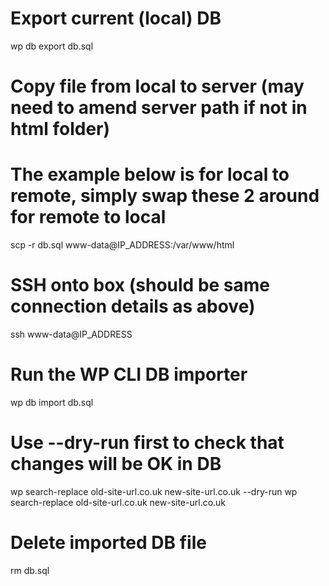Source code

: # Export current (local) DB
wp db export db.sql

# Copy file from local to server (may need to amend server path if not in html folder)
# The example below is for local to remote, simply swap these 2 around for remote to local
scp -r db.sql www-data@IP_ADDRESS:/var/www/html

# SSH onto box (should be same connection details as above)
ssh www-data@IP_ADDRESS

# Run the WP CLI DB importer
wp db import db.sql

# Use --dry-run first to check that changes will be OK in DB
wp search-replace old-site-url.co.uk new-site-url.co.uk --dry-run
wp search-replace old-site-url.co.uk new-site-url.co.uk

# Delete imported DB file
rm db.sql
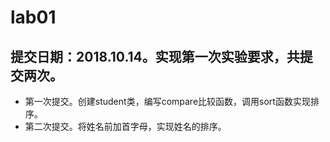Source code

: # lab01
## 提交日期：2018.10.14。实现第一次实验要求，共提交两次。
* 第一次提交。创建student类，编写compare比较函数，调用sort函数实现排序。
* 第二次提交。将姓名前加首字母，实现姓名的排序。

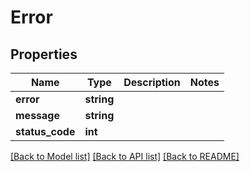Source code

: # Error

## Properties
Name | Type | Description | Notes
------------ | ------------- | ------------- | -------------
**error** | **string** |  | 
**message** | **string** |  | 
**status_code** | **int** |  | 

[[Back to Model list]](../README.md#documentation-for-models) [[Back to API list]](../README.md#documentation-for-api-endpoints) [[Back to README]](../README.md)


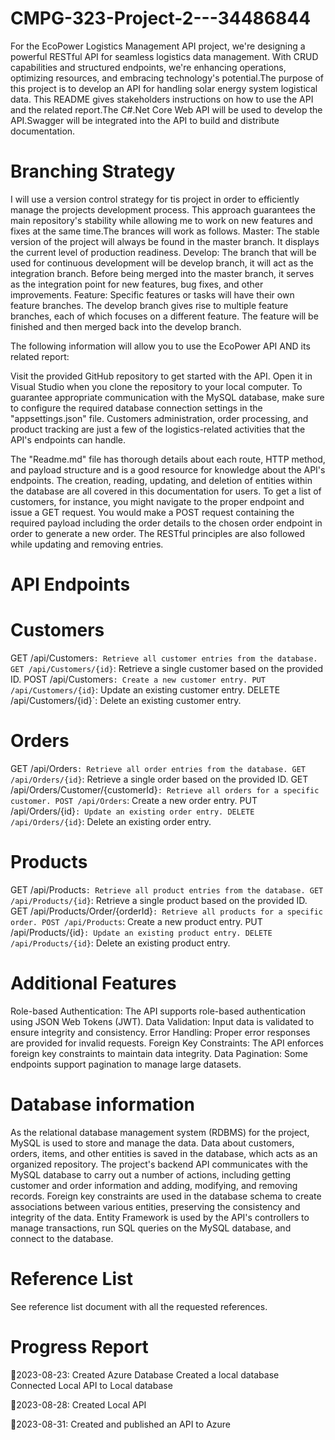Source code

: # CMPG-323-Project-2---34486844
For the EcoPower Logistics Management API project, we're designing a powerful RESTful API for seamless logistics data management. With CRUD capabilities and structured endpoints, we're enhancing operations, optimizing resources, and embracing technology's potential.The purpose of this project is to develop an API for handling solar energy system logistical data. This README gives stakeholders instructions on how to use the API and the related report.The C#.Net Core Web API will be used to develop the API.Swagger will be integrated into the API to build and distribute documentation.

# Branching Strategy
I will use a version control strategy for tis project in order to efficiently manage the projects development process. This approach guarantees the main repository's stability while allowing me to work on new features and fixes at the same time.The brances will work as follows.
Master: The stable version of the project will always be found in the master branch. It displays the current level of production readiness. Develop: The branch that will be used for continuous development will be develop branch, it will act as the integration branch. Before being merged into the master branch, it serves as the integration point for new features, bug fixes, and other improvements. 
Feature: Specific features or tasks will have their own feature branches. The develop branch gives rise to multiple feature branches, each of which focuses on a different feature. The feature will be finished and then merged back into the develop branch.

The following information will allow you to use the EcoPower API AND its related report:

Visit the provided GitHub repository to get started with the API. Open it in Visual Studio when you clone the repository to your local computer. To guarantee appropriate communication with the MySQL database, make sure to configure the required database connection settings in the "appsettings.json" file. Customers administration, order processing, and product tracking are just a few of the logistics-related activities that the API's endpoints can handle.

The "Readme.md" file has thorough details about each route, HTTP method, and payload structure and is a good resource for knowledge about the API's endpoints. The creation, reading, updating, and deletion of entities within the database are all covered in this documentation for users. To get a list of customers, for instance, you might navigate to the proper endpoint and issue a GET request. You would make a POST request containing the required payload including the order details to the chosen order endpoint in order to generate a new order. The RESTful principles are also followed while updating and removing entries.

# API Endpoints
# Customers

GET /api/Customers`: Retrieve all customer entries from the database.
GET /api/Customers/{id}`: Retrieve a single customer based on the provided ID.
POST /api/Customers`: Create a new customer entry.
PUT /api/Customers/{id}`: Update an existing customer entry.
DELETE /api/Customers/{id}`: Delete an existing customer entry.

# Orders

GET /api/Orders`: Retrieve all order entries from the database.
GET /api/Orders/{id}`: Retrieve a single order based on the provided ID.
GET /api/Orders/Customer/{customerId}`: Retrieve all orders for a specific customer.
POST /api/Orders`: Create a new order entry.
PUT /api/Orders/{id}`: Update an existing order entry.
DELETE /api/Orders/{id}`: Delete an existing order entry.

# Products

GET /api/Products`: Retrieve all product entries from the database.
GET /api/Products/{id}`: Retrieve a single product based on the provided ID.
GET /api/Products/Order/{orderId}`: Retrieve all products for a specific order.
POST /api/Products`: Create a new product entry.
PUT /api/Products/{id}`: Update an existing product entry.
DELETE /api/Products/{id}`: Delete an existing product entry.

# Additional Features

Role-based Authentication: The API supports role-based authentication using JSON Web Tokens (JWT).
Data Validation: Input data is validated to ensure integrity and consistency.
Error Handling: Proper error responses are provided for invalid requests.
Foreign Key Constraints: The API enforces foreign key constraints to maintain data integrity.
Data Pagination: Some endpoints support pagination to manage large datasets.

# Database information
As the relational database management system (RDBMS) for the project, MySQL is used to store and manage the data. Data about customers, orders, items, and other entities is saved in the database, which acts as an organized repository. The project's backend API communicates with the MySQL database to carry out a number of actions, including getting customer and order information and adding, modifying, and removing records. Foreign key constraints are used in the database schema to create associations between various entities, preserving the consistency and integrity of the data. Entity Framework is used by the API's controllers to manage transactions, run SQL queries on the MySQL database, and connect to the database.

# Reference List
See reference list document with all the requested references.

# Progress Report
🎈2023-08-23:
Created Azure Database
Created a local database
Connected Local API to Local database

🎈2023-08-28:
Created Local API

🎈2023-08-31:
Created and published an API to Azure




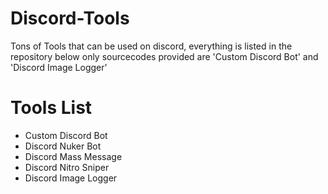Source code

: # Discord-Tools
Tons of Tools that can be used on discord, everything is listed in the repository below only sourcecodes provided are 'Custom Discord Bot' and 'Discord Image Logger'

# Tools List
- Custom Discord Bot
- Discord Nuker Bot
- Discord Mass Message
- Discord Nitro Sniper
- Discord Image Logger
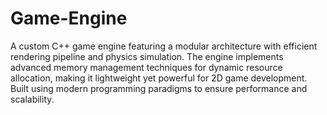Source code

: # Game-Engine
A custom C++ game engine featuring a modular architecture with efficient rendering pipeline and physics simulation. The engine implements advanced memory management techniques for dynamic resource allocation, making it lightweight yet powerful for 2D game development. Built using modern programming paradigms to ensure performance and scalability.
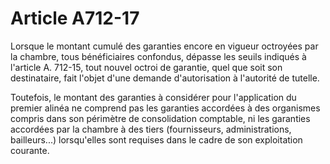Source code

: # Article A712-17

Lorsque le montant cumulé des garanties encore en vigueur octroyées par la chambre, tous bénéficiaires confondus, dépasse les seuils indiqués à l'article A. 712-15, tout nouvel octroi de garantie, quel que soit son destinataire, fait l'objet d'une demande d'autorisation à l'autorité de tutelle.

Toutefois, le montant des garanties à considérer pour l'application du premier alinéa ne comprend pas les garanties accordées à des organismes compris dans son périmètre de consolidation comptable, ni les garanties accordées par la chambre à des tiers (fournisseurs, administrations, bailleurs...) lorsqu'elles sont requises dans le cadre de son exploitation courante.
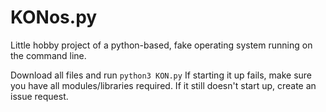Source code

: # KONos.py
Little hobby project of a python-based, fake operating system running on the command line.

Download all files and run `python3 KON.py`
If starting it up fails, make sure you have all modules/libraries required.
If it still doesn't start up, create an issue request.
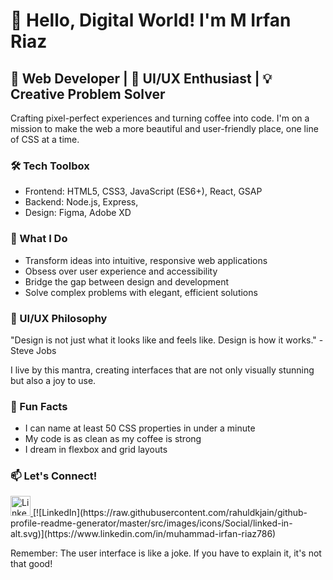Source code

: # 👋 Hello, Digital World! I'm M Irfan Riaz

## 🚀 Web Developer | 🎨 UI/UX Enthusiast | 💡 Creative Problem Solver

Crafting pixel-perfect experiences and turning coffee into code. I'm on a mission to make the web a more beautiful and user-friendly place, one line of CSS at a time.

### 🛠️ Tech Toolbox
- Frontend: HTML5, CSS3, JavaScript (ES6+), React, GSAP 
- Backend: Node.js, Express, 
- Design: Figma, Adobe XD

### 🌟 What I Do
- Transform ideas into intuitive, responsive web applications
- Obsess over user experience and accessibility
- Bridge the gap between design and development
- Solve complex problems with elegant, efficient solutions

### 🎨 UI/UX Philosophy
"Design is not just what it looks like and feels like. Design is how it works." - Steve Jobs

I live by this mantra, creating interfaces that are not only visually stunning but also a joy to use.

### 🌈 Fun Facts
- I can name at least 50 CSS properties in under a minute
- My code is as clean as my coffee is strong
- I dream in flexbox and grid layouts

### 📫 Let's Connect!
<a href="https://www.linkedin.com/in/muhammad-irfan-riaz786">
  <img src="https://raw.githubusercontent.com/rahuldkjain/github-profile-readme-generator/master/src/images/icons/Social/linked-in-alt.svg" alt="LinkedIn" width="32" height="32" />
</a>
[![LinkedIn](https://raw.githubusercontent.com/rahuldkjain/github-profile-readme-generator/master/src/images/icons/Social/linked-in-alt.svg)](https://www.linkedin.com/in/muhammad-irfan-riaz786)

Remember: The user interface is like a joke. If you have to explain it, it's not that good!
<!---
M-Irfan-Riaz0/M-Irfan-Riaz0 is a ✨ special ✨ repository because its `README.md` (this file) appears on your GitHub profile.
You can click the Preview link to take a look at your changes.
--->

# Task instructions:
Update the lines from the one containing "Role-based Authentication: The" through the one containing "Error Handling: Proper", inclusive, replacing "error responses" with "error messages" and leaving everything else unchanged.

# Your solution:
Role-based Authentication: The API supports role-based authentication using JSON Web Tokens (JWT).
Data Validation: Input data is validated to ensure integrity and consistency.
Error Handling: Proper error messages are provided for invalid requests.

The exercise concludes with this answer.